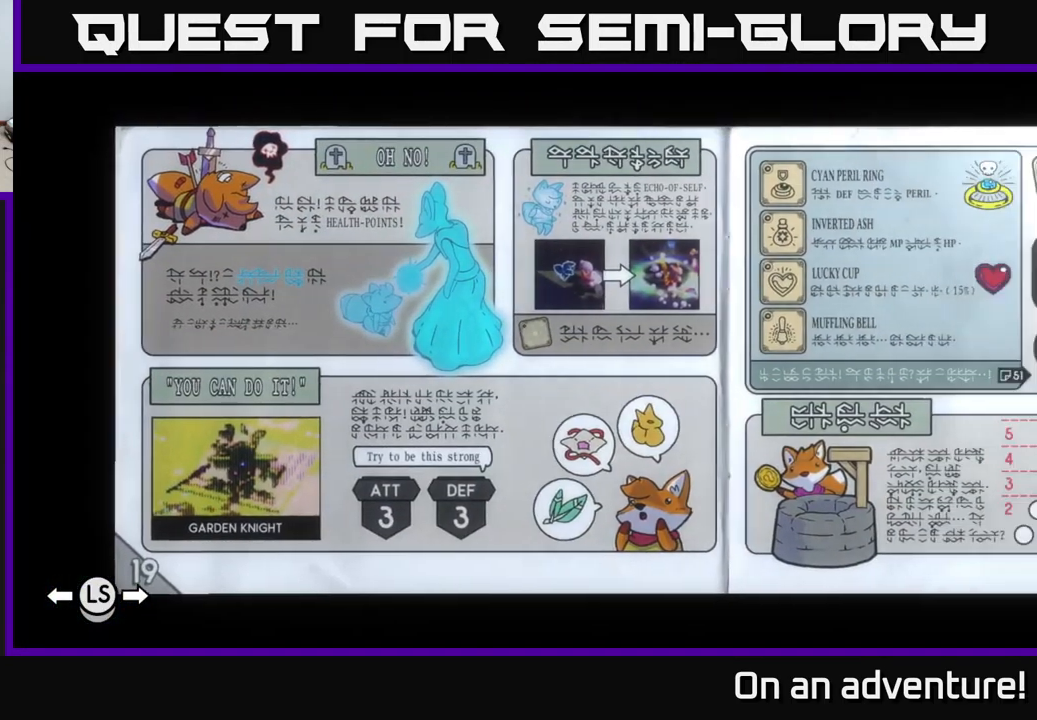
{"buttons": [], "left_stick": "center", "right_stick": "center", "events": [[33, "DPAD_RIGHT", "up"], [100, "DPAD_RIGHT", "down"], [150, "DPAD_RIGHT", "up"], [217, "DPAD_RIGHT", "down"], [283, "DPAD_RIGHT", "up"], [383, "DPAD_RIGHT", "down"], [433, "DPAD_RIGHT", "up"]]}
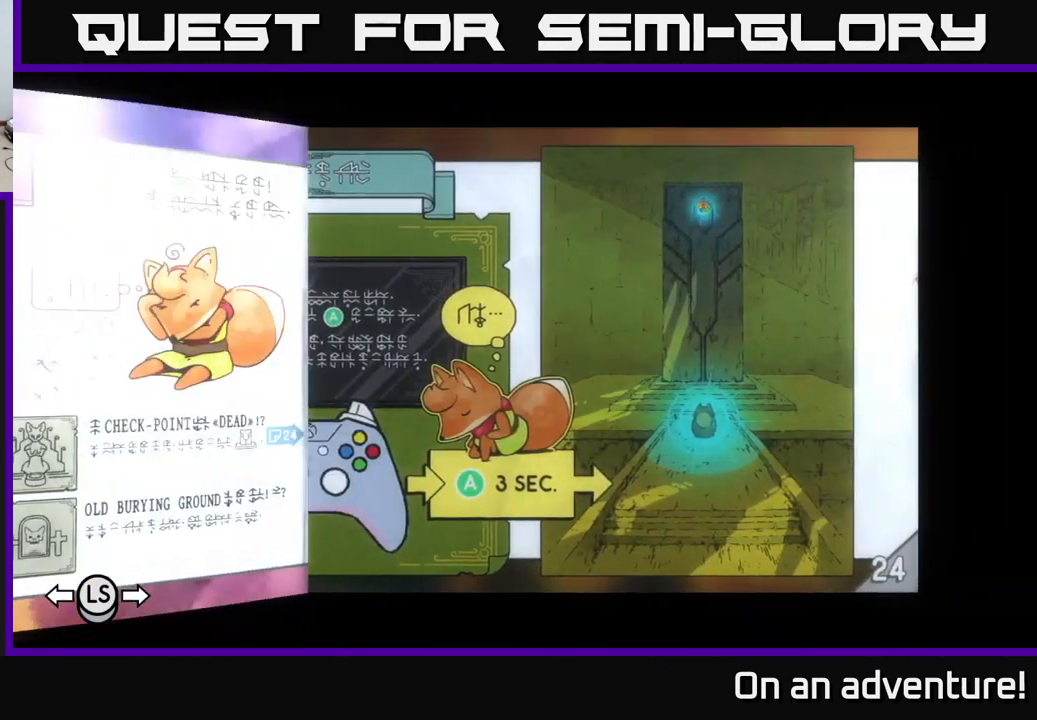
{"buttons": [], "left_stick": "center", "right_stick": "center", "events": [[33, "DPAD_RIGHT", "down"], [100, "DPAD_RIGHT", "up"]]}
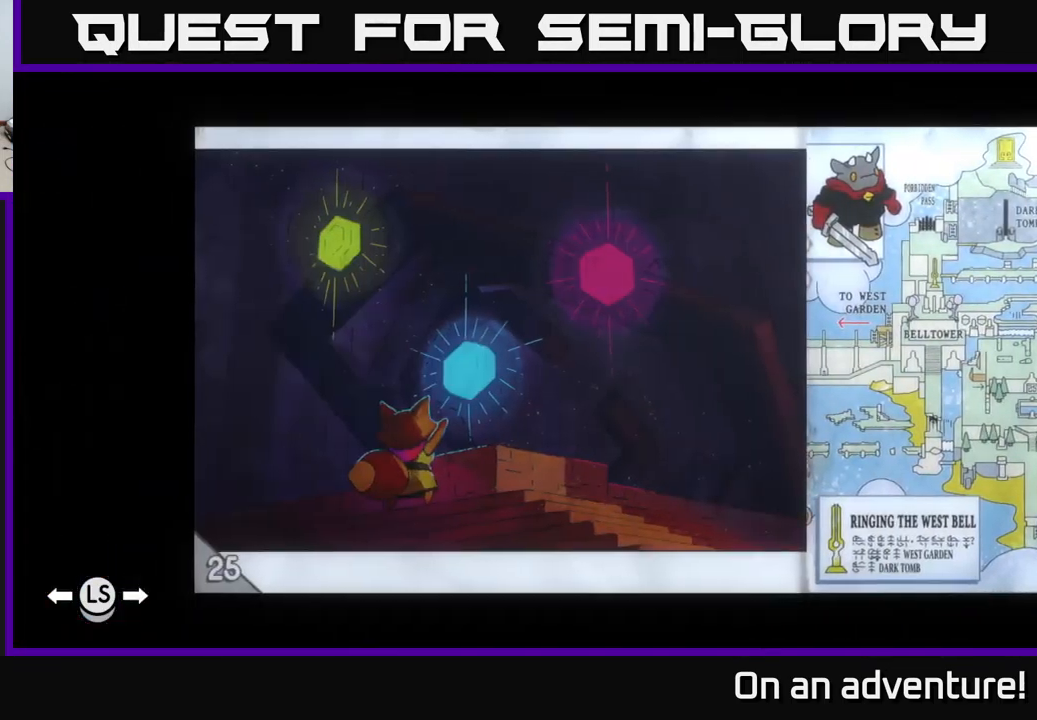
{"buttons": [], "left_stick": "center", "right_stick": "center", "events": [[67, "DPAD_RIGHT", "down"], [200, "DPAD_RIGHT", "up"]]}
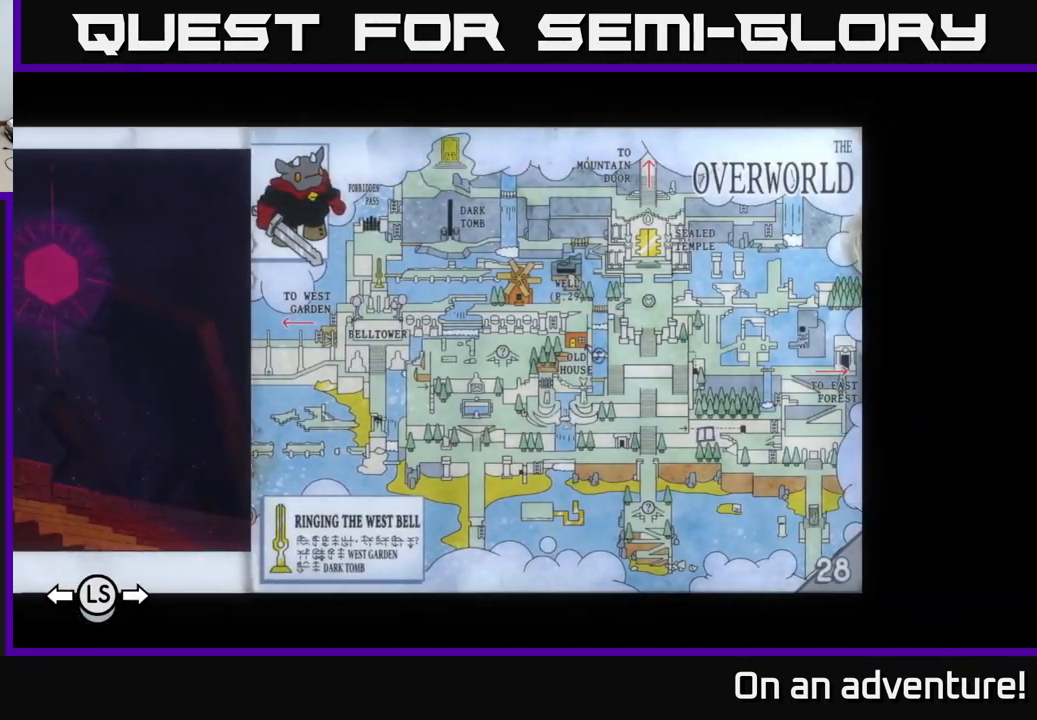
{"buttons": [], "left_stick": "center", "right_stick": "center", "events": [[200, "DPAD_RIGHT", "down"], [400, "DPAD_RIGHT", "up"]]}
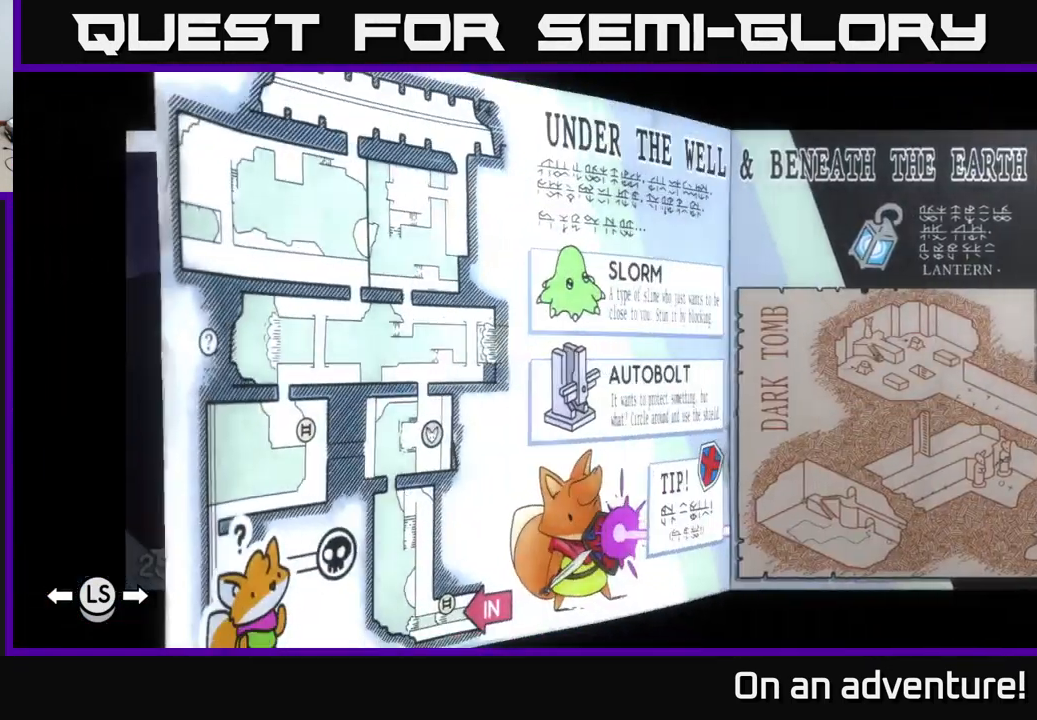
{"buttons": ["DPAD_RIGHT"], "left_stick": "center", "right_stick": "center", "events": [[300, "DPAD_RIGHT", "down"]]}
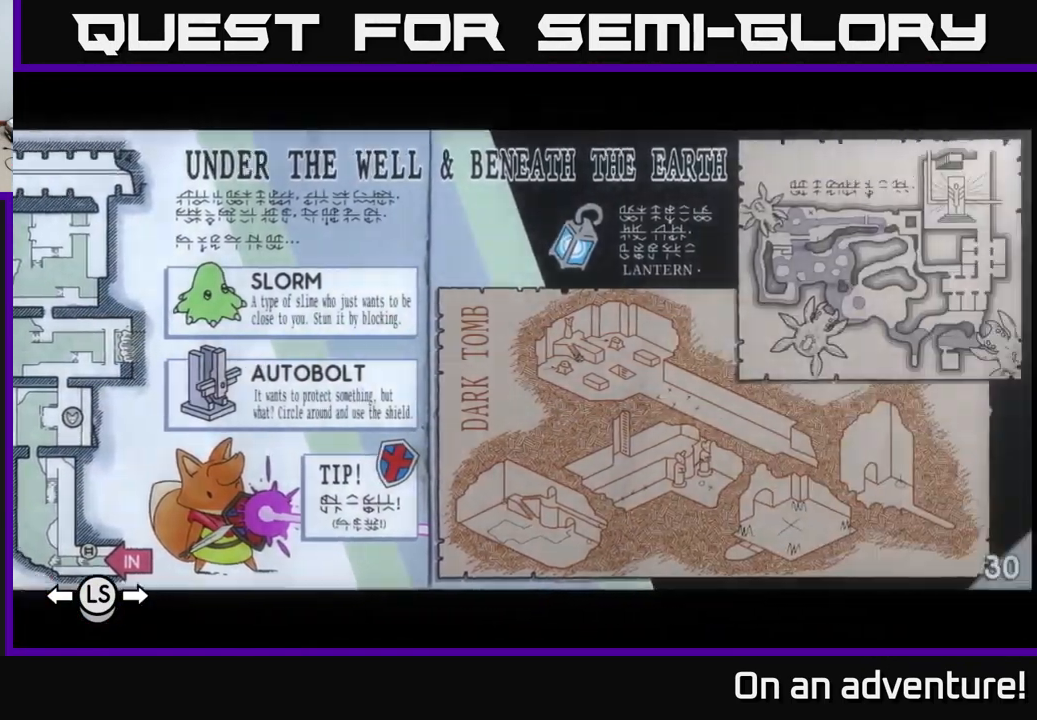
{"buttons": [], "left_stick": "center", "right_stick": "center", "events": [[17, "DPAD_RIGHT", "up"]]}
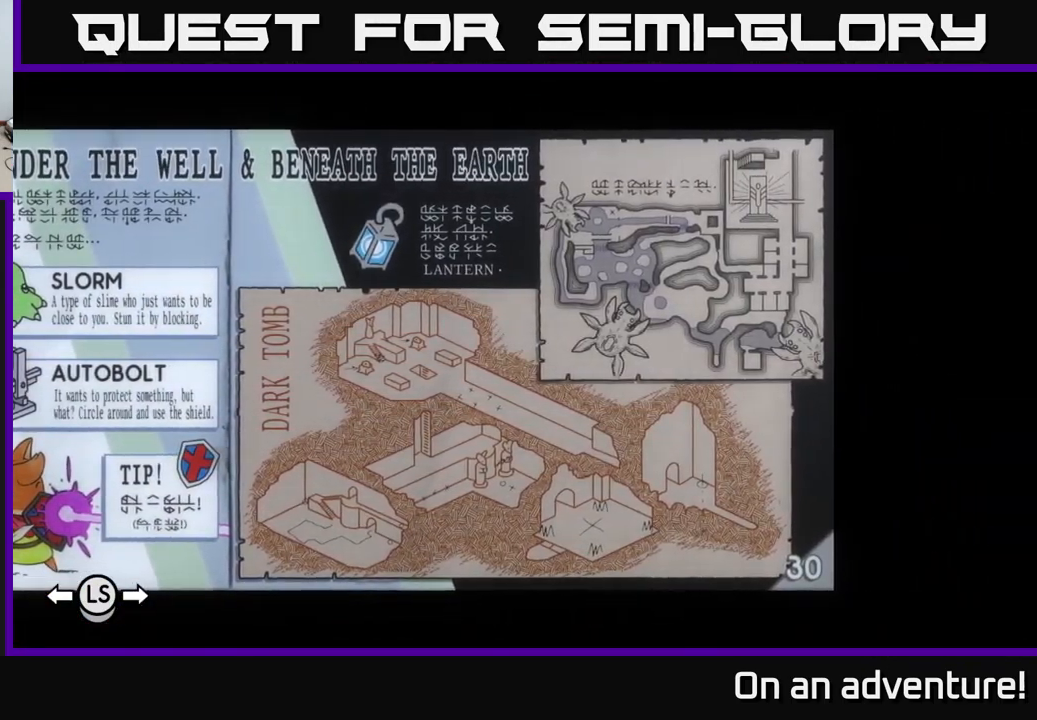
{"buttons": [], "left_stick": "center", "right_stick": "center", "events": []}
= = =
• [WORK INSTRUCTION]
Write out the listing above exactly as it stands, pictures excluded.

• [TASK RESULT]
{"buttons": [], "left_stick": "center", "right_stick": "center", "events": [[33, "DPAD_RIGHT", "up"], [100, "DPAD_RIGHT", "down"], [150, "DPAD_RIGHT", "up"], [217, "DPAD_RIGHT", "down"], [283, "DPAD_RIGHT", "up"], [383, "DPAD_RIGHT", "down"], [433, "DPAD_RIGHT", "up"]]}
{"buttons": [], "left_stick": "center", "right_stick": "center", "events": [[33, "DPAD_RIGHT", "down"], [100, "DPAD_RIGHT", "up"]]}
{"buttons": [], "left_stick": "center", "right_stick": "center", "events": [[67, "DPAD_RIGHT", "down"], [200, "DPAD_RIGHT", "up"]]}
{"buttons": [], "left_stick": "center", "right_stick": "center", "events": [[200, "DPAD_RIGHT", "down"], [400, "DPAD_RIGHT", "up"]]}
{"buttons": ["DPAD_RIGHT"], "left_stick": "center", "right_stick": "center", "events": [[300, "DPAD_RIGHT", "down"]]}
{"buttons": [], "left_stick": "center", "right_stick": "center", "events": [[17, "DPAD_RIGHT", "up"]]}
{"buttons": [], "left_stick": "center", "right_stick": "center", "events": []}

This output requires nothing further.